* WHAT IS REQUIRED *
Please copy all of the data that follows exactly, leaving any pictures out.
** EXERCISE INPUT follows **
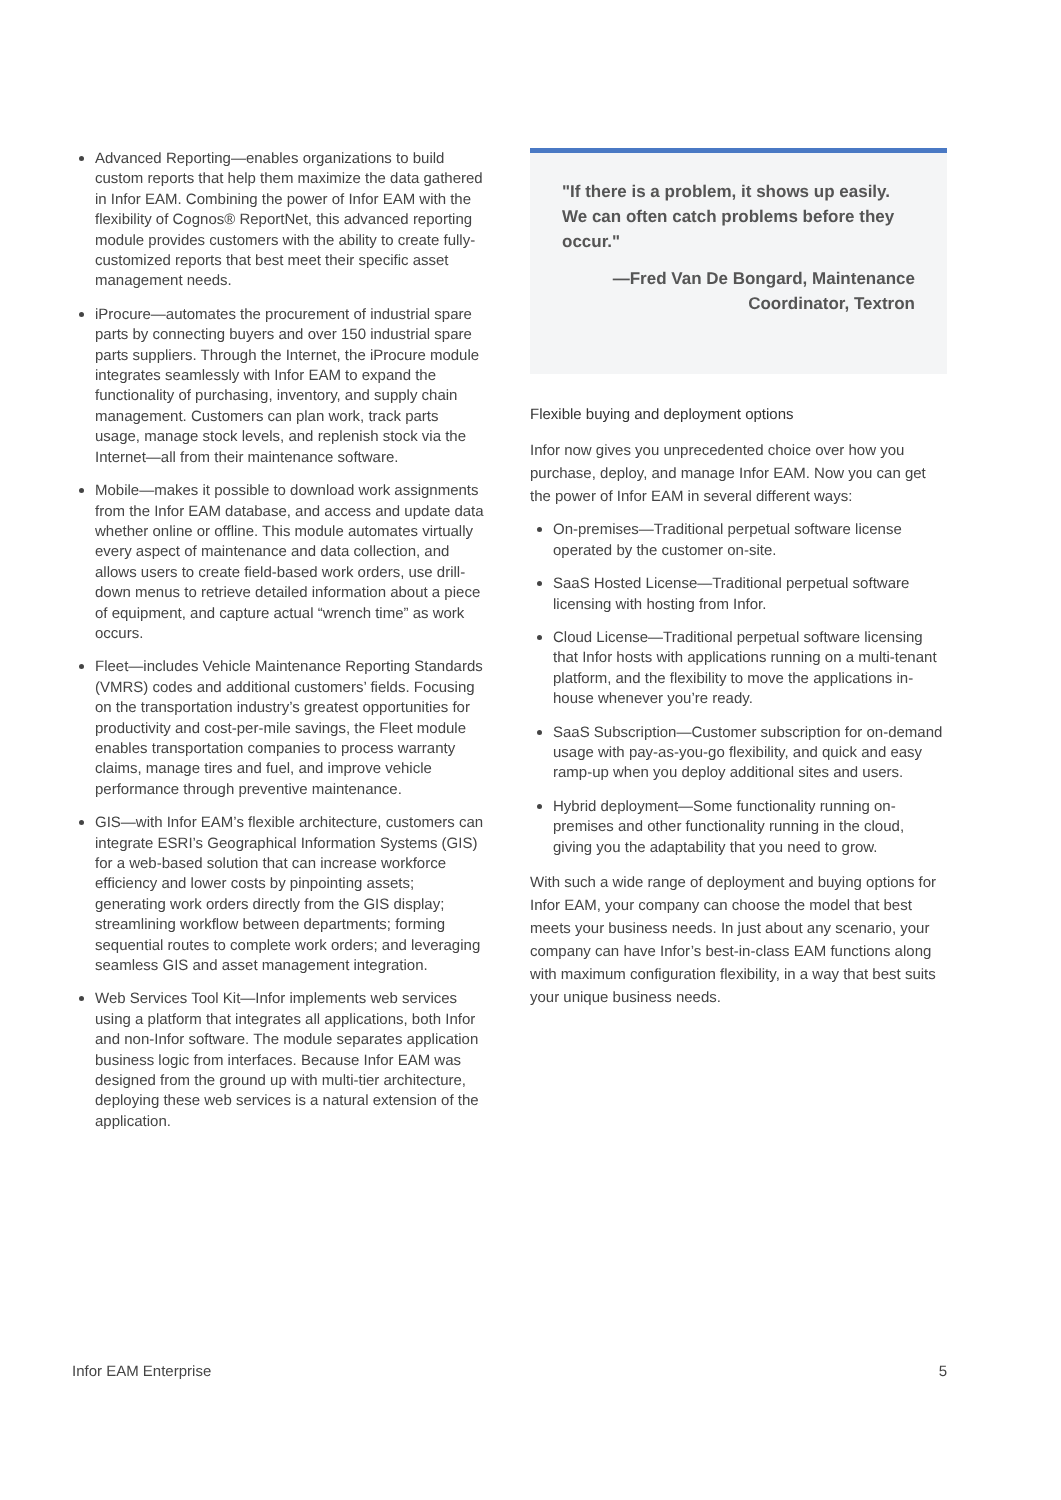Advanced Reporting—enables organizations to build custom reports that help them maximize the data gathered in Infor EAM. Combining the power of Infor EAM with the flexibility of Cognos® ReportNet, this advanced reporting module provides customers with the ability to create fully-customized reports that best meet their specific asset management needs.
iProcure—automates the procurement of industrial spare parts by connecting buyers and over 150 industrial spare parts suppliers. Through the Internet, the iProcure module integrates seamlessly with Infor EAM to expand the functionality of purchasing, inventory, and supply chain management. Customers can plan work, track parts usage, manage stock levels, and replenish stock via the Internet—all from their maintenance software.
Mobile—makes it possible to download work assignments from the Infor EAM database, and access and update data whether online or offline. This module automates virtually every aspect of maintenance and data collection, and allows users to create field-based work orders, use drill-down menus to retrieve detailed information about a piece of equipment, and capture actual “wrench time” as work occurs.
Fleet—includes Vehicle Maintenance Reporting Standards (VMRS) codes and additional customers’ fields. Focusing on the transportation industry’s greatest opportunities for productivity and cost-per-mile savings, the Fleet module enables transportation companies to process warranty claims, manage tires and fuel, and improve vehicle performance through preventive maintenance.
GIS—with Infor EAM’s flexible architecture, customers can integrate ESRI’s Geographical Information Systems (GIS) for a web-based solution that can increase workforce efficiency and lower costs by pinpointing assets; generating work orders directly from the GIS display; streamlining workflow between departments; forming sequential routes to complete work orders; and leveraging seamless GIS and asset management integration.
Web Services Tool Kit—Infor implements web services using a platform that integrates all applications, both Infor and non-Infor software. The module separates application business logic from interfaces. Because Infor EAM was designed from the ground up with multi-tier architecture, deploying these web services is a natural extension of the application.
"If there is a problem, it shows up easily. We can often catch problems before they occur."
—Fred Van De Bongard, Maintenance Coordinator, Textron
Flexible buying and deployment options
Infor now gives you unprecedented choice over how you purchase, deploy, and manage Infor EAM. Now you can get the power of Infor EAM in several different ways:
On-premises—Traditional perpetual software license operated by the customer on-site.
SaaS Hosted License—Traditional perpetual software licensing with hosting from Infor.
Cloud License—Traditional perpetual software licensing that Infor hosts with applications running on a multi-tenant platform, and the flexibility to move the applications in-house whenever you’re ready.
SaaS Subscription—Customer subscription for on-demand usage with pay-as-you-go flexibility, and quick and easy ramp-up when you deploy additional sites and users.
Hybrid deployment—Some functionality running on-premises and other functionality running in the cloud, giving you the adaptability that you need to grow.
With such a wide range of deployment and buying options for Infor EAM, your company can choose the model that best meets your business needs. In just about any scenario, your company can have Infor’s best-in-class EAM functions along with maximum configuration flexibility, in a way that best suits your unique business needs.
Infor EAM Enterprise 5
** End of EXERCISE INPUT **
* EXERCISE ANSWER *
Advanced Reporting—enables organizations to build custom reports that help them maximize the data gathered in Infor EAM. Combining the power of Infor EAM with the flexibility of Cognos® ReportNet, this advanced reporting module provides customers with the ability to create fully-customized reports that best meet their specific asset management needs.
iProcure—automates the procurement of industrial spare parts by connecting buyers and over 150 industrial spare parts suppliers. Through the Internet, the iProcure module integrates seamlessly with Infor EAM to expand the functionality of purchasing, inventory, and supply chain management. Customers can plan work, track parts usage, manage stock levels, and replenish stock via the Internet—all from their maintenance software.
Mobile—makes it possible to download work assignments from the Infor EAM database, and access and update data whether online or offline. This module automates virtually every aspect of maintenance and data collection, and allows users to create field-based work orders, use drill-down menus to retrieve detailed information about a piece of equipment, and capture actual “wrench time” as work occurs.
Fleet—includes Vehicle Maintenance Reporting Standards (VMRS) codes and additional customers’ fields. Focusing on the transportation industry’s greatest opportunities for productivity and cost-per-mile savings, the Fleet module enables transportation companies to process warranty claims, manage tires and fuel, and improve vehicle performance through preventive maintenance.
GIS—with Infor EAM’s flexible architecture, customers can integrate ESRI’s Geographical Information Systems (GIS) for a web-based solution that can increase workforce efficiency and lower costs by pinpointing assets; generating work orders directly from the GIS display; streamlining workflow between departments; forming sequential routes to complete work orders; and leveraging seamless GIS and asset management integration.
Web Services Tool Kit—Infor implements web services using a platform that integrates all applications, both Infor and non-Infor software. The module separates application business logic from interfaces. Because Infor EAM was designed from the ground up with multi-tier architecture, deploying these web services is a natural extension of the application.
"If there is a problem, it shows up easily. We can often catch problems before they occur."
—Fred Van De Bongard, Maintenance Coordinator, Textron
Flexible buying and deployment options
Infor now gives you unprecedented choice over how you purchase, deploy, and manage Infor EAM. Now you can get the power of Infor EAM in several different ways:
On-premises—Traditional perpetual software license operated by the customer on-site.
SaaS Hosted License—Traditional perpetual software licensing with hosting from Infor.
Cloud License—Traditional perpetual software licensing that Infor hosts with applications running on a multi-tenant platform, and the flexibility to move the applications in-house whenever you’re ready.
SaaS Subscription—Customer subscription for on-demand usage with pay-as-you-go flexibility, and quick and easy ramp-up when you deploy additional sites and users.
Hybrid deployment—Some functionality running on-premises and other functionality running in the cloud, giving you the adaptability that you need to grow.
With such a wide range of deployment and buying options for Infor EAM, your company can choose the model that best meets your business needs. In just about any scenario, your company can have Infor’s best-in-class EAM functions along with maximum configuration flexibility, in a way that best suits your unique business needs.
Infor EAM Enterprise 5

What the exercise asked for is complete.